Disenthralled suddenly, she springs back from him in a violent recoil, unbuttoning her bloodstained blouse with shaking hands as Mulder looks on mutely, confused and shaken. She stares down at herself and is faintly relieved to see that there is no hole there, no gaping maw with ribs for teeth and an insatiable hunger where her heart should be; instead, between her breasts and extending under the bridge of her bra there is a thin, pale line of scar tissue, situated slightly to the left.

Mulder squints at her, then realizes what she sees. "Was that—was that there before?"

Dana does not answer him, but cries in earnest now, tears pouring profusely out over her cheekbones and dripping off her chin. She folds herself into his body and presses her head to his chest so hard that she can hear both their heartbeats echoing dully in her head.

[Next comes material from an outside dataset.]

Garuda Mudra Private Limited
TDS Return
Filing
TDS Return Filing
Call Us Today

Regarding the notecards on Padgett's wall: the note about K.N. and the one about blood in the fosse are both actually on Padgett's wall in the episode; the former relates directly to the story and the latter is one of many lines from Ezra Pound's 'Canto I' that are on the wall. 'Canto I' follows the story of the Odyssey.

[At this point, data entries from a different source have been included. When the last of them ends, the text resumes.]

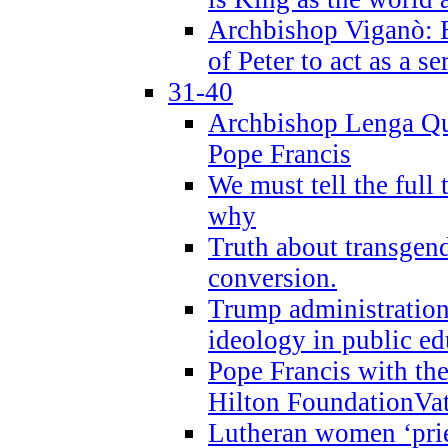
Archbishop Viganò: B
of Peter to act as a s
31-40
Archbishop Lenga Qu
Pope Francis
We must tell the full 
why
Truth about transgend
conversion.
Trump administratio
ideology in public ed
Pope Francis with the
Hilton FoundationVa
Lutheran women ‘prie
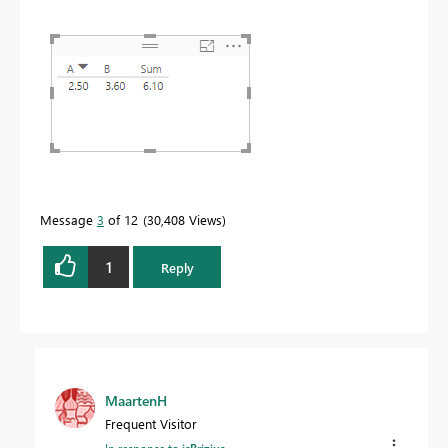
Message
3
of 12
30,408 Views
1
Reply
MaartenH
Frequent Visitor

The other lines are from various poems (in the following order): 'Hap' by Thomas Hardy, 'Sailing to Byzantium' by William Butler Yeats, 'Little Gidding' by T. S. Eliot, 'In Memoriam' by Alfred, Lord Tennyson, 'Gentildonna' by Ezra Pound, and 'Judith', which is attributed to Cynewulf. Most of the lines I chose are beat-you-over-the-head obviously related to both the episode and the story I'm writing (lol im very subtle), which the lines from Canto I frankly weren't.